J&J will hand over the rights to bota-vec for $25 million upfront, clearing MeiraGTx to seek regulatory approvals in the U.S. and EU in 2027.
MeiraGTx is buying back the rights to an eye disease gene therapy from Johnson & Johnson, pledging to package the existing data and make a run to regulators despite a failed Phase 3 trial last year.
The genetic medicines biotech insists there was plenty of good to be found in the Phase 3 LUMEOS trial of bota-vec that could support global regulatory applications, according to a Thursday release. The gene therapy has been under development for X-linked retinitis pigmentosa, an inherited eye disease caused by mutations in the RPGR gene that causes blindness in early childhood, particularly in males.
J&J will hand over the rights to bota-vec for $25 million upfront, with a one-time milestone payment due upon U.S. approval and certain sales performance. The Big Pharma will also be eligible for royalties starting in mid-2029.

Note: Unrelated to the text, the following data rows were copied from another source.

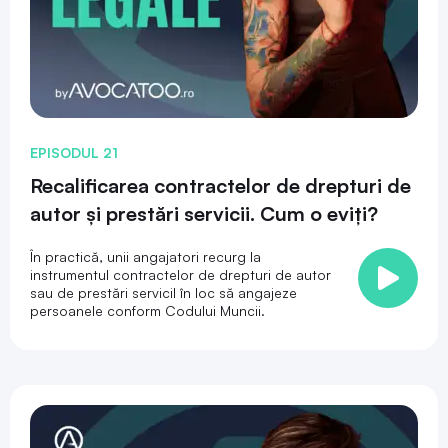
EPISODUL 21
Recalificarea contractelor de drepturi de
autor și prestări servicii. Cum o eviți?
În practică, unii angajatori recurg la
instrumentul contractelor de drepturi de autor
sau de prestări serviciI în loc să angajeze
persoanele conform Codului Muncii.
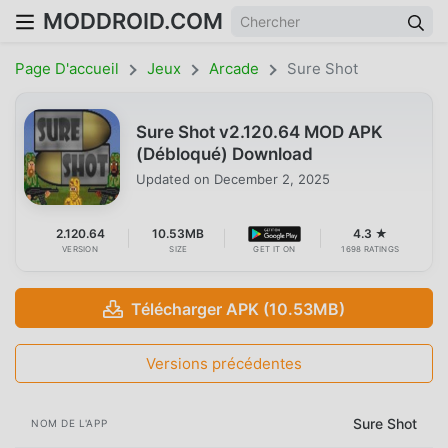
MODDROID.COM
Page D'accueil
Jeux
Arcade
Sure Shot
Sure Shot v2.120.64 MOD APK
(Débloqué) Download
Updated on
December 2, 2025
2.120.64
10.53MB
4.3 ★
VERSION
SIZE
GET IT ON
1698 RATINGS
Télécharger APK (10.53MB)
Versions précédentes
Sure Shot
NOM DE L'APP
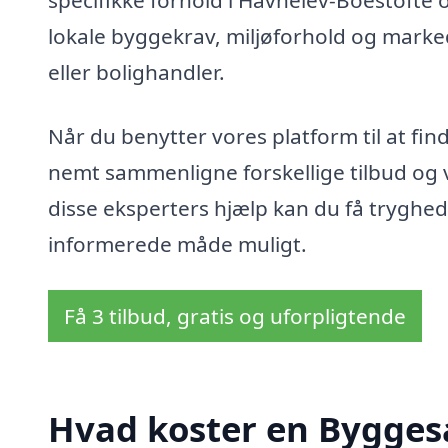
specifikke forhold i Havnelev-Boestofte 
lokale byggekrav, miljøforhold og marke
eller bolighandler.
Når du benytter vores platform til at fi
nemt sammenligne forskellige tilbud og v
disse eksperters hjælp kan du få tryghed 
informerede måde muligt.
Få 3 tilbud, gratis og uforpligtende
Hvad koster en Bygges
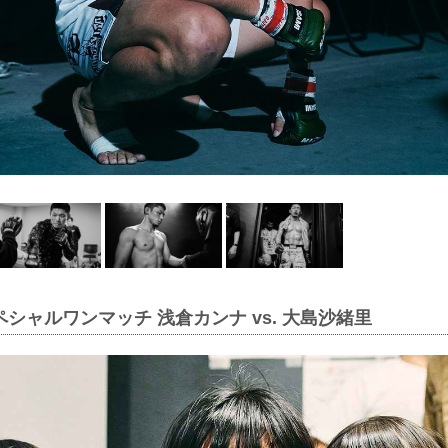
ペシャルワンマッチ 浅倉カンナ vs. 大島沙緒里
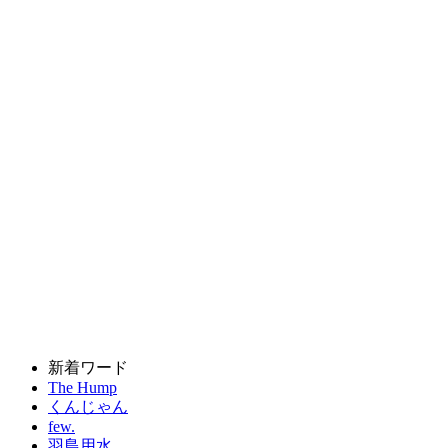
新着ワード
The Hump
くんじゃん
few.
羽島用水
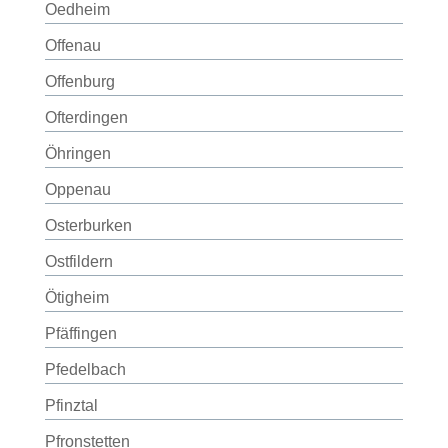
Oedheim
Offenau
Offenburg
Ofterdingen
Öhringen
Oppenau
Osterburken
Ostfildern
Ötigheim
Pfäffingen
Pfedelbach
Pfinztal
Pfronstetten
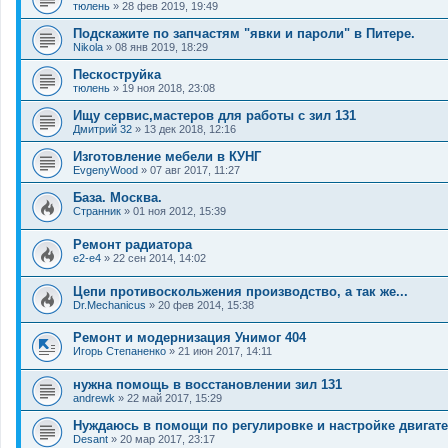
тюлень
»
28 фев 2019, 19:49
Подскажите по запчастям "явки и пароли" в Питере.
Nikola
»
08 янв 2019, 18:29
Пескоструйка
тюлень
»
19 ноя 2018, 23:08
Ищу сервис,мастеров для работы с зил 131
Дмитрий 32
»
13 дек 2018, 12:16
Изготовление мебели в КУНГ
EvgenyWood
»
07 авг 2017, 11:27
База. Москва.
Странник
»
01 ноя 2012, 15:39
Ремонт радиатора
e2-e4
»
22 сен 2014, 14:02
Цепи противоскольжения производство, а так же...
Dr.Mechanicus
»
20 фев 2014, 15:38
Ремонт и модернизация Унимог 404
Игорь Степаненко
»
21 июн 2017, 14:11
нужна помощь в восстановлении зил 131
andrewk
»
22 май 2017, 15:29
Нуждаюсь в помощи по регулировке и настройке двигате
Desant
»
20 мар 2017, 23:17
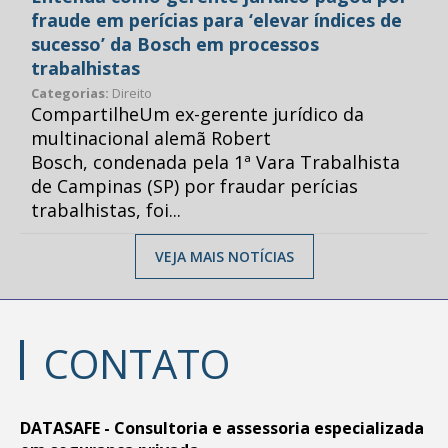
fraude em perícias para ‘elevar índices de
sucesso’ da Bosch em processos
trabalhistas
Categorias:
Direito
CompartilheUm ex-gerente jurídico da
multinacional alemã Robert
Bosch, condenada pela 1ª Vara Trabalhista
de Campinas (SP) por fraudar perícias
trabalhistas, foi...
VEJA MAIS NOTÍCIAS
CONTATO
DATASAFE - Consultoria e assessoria especializada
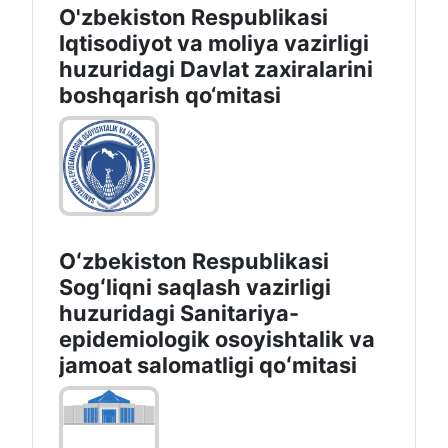
O'zbekiston Respublikasi
Iqtisodiyot va moliya vazirligi
huzuridаgi Dаvlаt zаxirаlаrini
boshqаrish qo‘mitаsi
Oʻzbekiston Respublikasi
Sogʻliqni saqlash vazirligi
huzuridagi Sanitariya-
epidemiologik osoyishtalik va
jamoat salomatligi qoʻmitasi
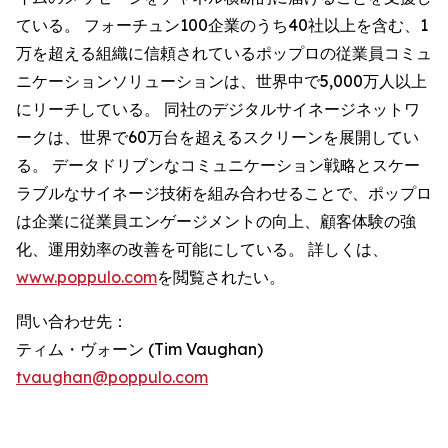
ている。 フォーチュン100企業のうち40社以上を含む、1
万を超える組織に信頼されているポップロの従業員コミュ
ニケーションソリューションは、世界中で5,000万人以上
にリーチしている。 同社のデジタルサイネージネットワ
ークは、世界で60万台を超えるスクリーンを展開してい
る。 データドリブンなコミュニケーション戦略とスケー
ラブルなサイネージ技術を組み合わせることで、ポップロ
は企業に従業員エンゲージメントの向上、顧客体験の強
化、運用効率の改善を可能にしている。 詳しくは、
www.poppulo.com
を閲覧されたい。
問い合わせ先：
ティム・ヴォーン (Tim Vaughan)
tvaughan@poppulo.com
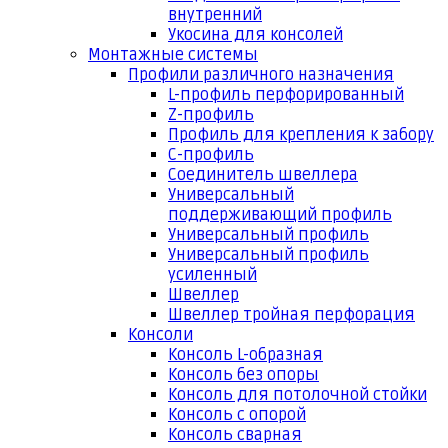
внутренний
Укосина для консолей
Монтажные системы
Профили различного назначения
L-профиль перфорированный
Z-профиль
Профиль для крепления к забору
С-профиль
Соединитель швеллера
Универсальный
поддерживающий профиль
Универсальный профиль
Универсальный профиль
усиленный
Швеллер
Швеллер тройная перфорация
Консоли
Консоль L-образная
Консоль без опоры
Консоль для потолочной стойки
Консоль с опорой
Консоль сварная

The partners began working together in 2019, with J&J offering $100 million upfront and up to $340 million in various milestones and other payments. The entire deal was worth up to $440 million.
MeiraGTx has been collaborating on the clinical development of bota-vec since Phase 1, with J&J taking the lead.
But the gene therapy took a stumble last year, when it failed to improve visual-guided mobility of patients in the LUMEOS trial, according to a report from Fierce Biotech at the time.
Nevertheless, MeiraGTX believes the trial provided approvable data. The biotech called on experts and patient advocates to support its case that LUMEOS showed improvements in vision and other patient reported outcomes.
Rachel Huckfeldt, director of Inherited Retinal Disorders Clinical Trials at Mass Eye and Ear and one of the trial’s principal investigators, said in a statement on Thursday that the study showed improvements in visual acuity as seen on a standard letter reading test. Patients also reported improvements in their daily lives.
Huckfeldt and other experts also highlighted the significant unmet need for patients with X-linked retinitis pigmentosa.
“Investigators around the world are enthusiastically supporting filing for regulatory approval of bota-vec in order to allow access to treatment for the patients they are seeing in their clinic today who are waiting for this potentially life-changing therapy,” MeiraGTx said in the release.
The company plans to move quickly now that bota-vec is back in the fold, with regulatory filings in the U.S. and EU to come in 2027.
“We are extremely pleased to have reacquired bota-vec for the treatment of XLRP,” said MeiraGTx CEO Alexandria Forbes. “This is a unique opportunity to gain an asset at this stage in development with data supporting a meaningful benefit in patients with no alternative treatment, many of whom are waiting for this life changing therapy and hoping for expeditious approval.”
If bota-vec is approved, the milestone would mark MeiraGTx’s transition to a commercial-stage biotech. The company is also developing AAV-hAQP1 in radiation-induced xerostomia, with a pivotal readout expected in the second quarter of 2027. That would mean two potential product launches for the small biotech to come over the next two years.